◆ Tasks for this exercise
• 1. Reproduce the stretch of the Connecticut Route 106 entry from "- Map of Fairfield" through "mi (23.13 km)".
• 2. Answer these questions from the Connecticut Route 106 entry:
(a) What is the route's length in miles?
(b) Which agency maintains the route?
(c) Where is the route's north end?
• 3. Decide whether each statement agrees with the Connecticut Route 106 entry, and quote the words that settle it:
(a) The route has existed since 1963.
(b) The route's south end is in Wilton.
(c) The route lies in Fairfield County.

◆ Provided text
- Map of Fairfield County in southwestern Connecticut with Route 106 highlighted in red

Route information
- Maintained by CTDOT
- Length: 14.37 mi (23.13 km)
- Existed: 1963–present

Major junctions
- South end: I-95 / US 1 in Stamford
- Route 15 / Merritt Parkway in New Canaan US 7 / Route 33 in Wilton
- North end: Route 53 in Wilton

Location
- Country: United States
- State: Connecticut
- Counties: Fairfield

Highway system
- Connecticut State Highway System; Interstate; US; State SSR; SR; ; Scenic;
| ← Route 104 |  | → Route 107 |

= Connecticut Route 106 =

State highway in Fairfield County, Connecticut, US

Route 106 is a state highway in southwestern Connecticut, running from Stamford to Wilton.

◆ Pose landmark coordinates
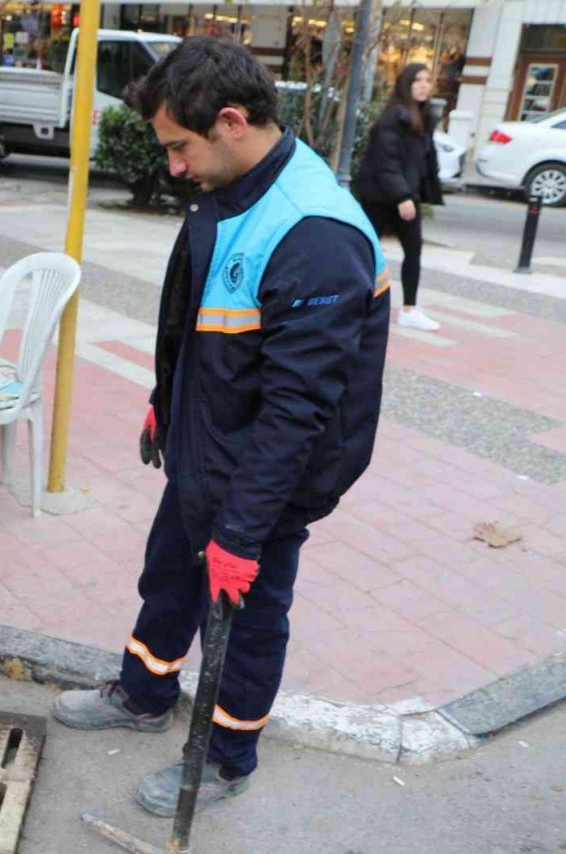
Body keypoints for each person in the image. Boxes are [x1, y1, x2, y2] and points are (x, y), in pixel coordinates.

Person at [53, 37, 390, 816]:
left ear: (231, 122)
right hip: (208, 439)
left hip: (269, 474)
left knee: (245, 617)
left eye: (180, 147)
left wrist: (242, 532)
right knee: (171, 574)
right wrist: (166, 399)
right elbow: (197, 312)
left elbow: (297, 411)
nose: (174, 167)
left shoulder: (315, 234)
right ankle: (145, 693)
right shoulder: (232, 188)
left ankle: (226, 756)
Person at [355, 63, 444, 331]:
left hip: (405, 194)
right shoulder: (393, 118)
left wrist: (420, 191)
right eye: (417, 80)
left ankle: (409, 309)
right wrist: (402, 196)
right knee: (366, 252)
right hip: (381, 197)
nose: (424, 85)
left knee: (413, 249)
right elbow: (386, 162)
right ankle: (355, 305)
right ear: (406, 85)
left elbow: (421, 161)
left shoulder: (422, 118)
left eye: (427, 80)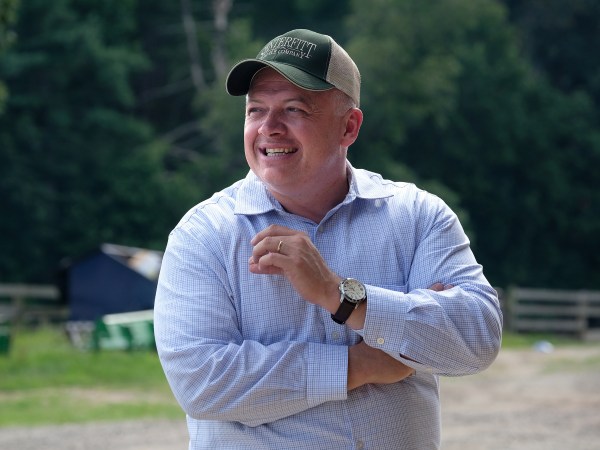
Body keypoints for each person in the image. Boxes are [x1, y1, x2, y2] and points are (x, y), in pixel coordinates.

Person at [154, 28, 502, 449]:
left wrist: (342, 297)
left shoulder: (417, 216)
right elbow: (202, 383)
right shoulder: (203, 235)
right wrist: (359, 365)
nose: (269, 128)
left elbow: (477, 338)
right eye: (256, 110)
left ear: (349, 127)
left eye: (294, 109)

◆ Outputs in order
• 1.
- Map of Fairfield County in southwestern Connecticut with Route 106 highlighted in red

Route information
- Maintained by CTDOT
- Length: 14.37 mi (23.13 km)

• 2.
(a) 14.37 mi (23.13 km)
(b) CTDOT
(c) Route 53 in Wilton

• 3.
(a) Yes: "Existed: 1963–present"
(b) No: "South end: I-95 / US 1 in Stamford"
(c) Yes: "Counties: Fairfield"